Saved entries
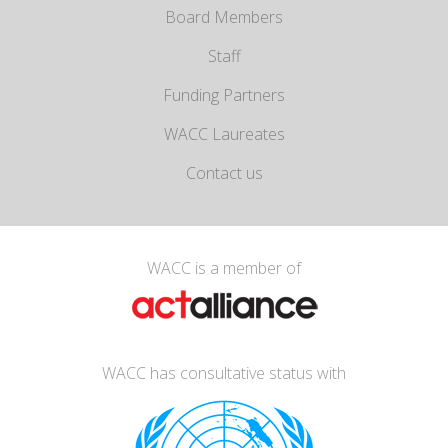
Board Members
Staff
Funding Partners
WACC Laureates
Contact us
WACC is a member of
WACC has consultative status with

Instructions to follow » Retype the text of the items above line for line, leaving out the pictures.

Answer to this task »
Board Members
Staff
Funding Partners
WACC Laureates
Contact us
WACC is a member of
WACC has consultative status with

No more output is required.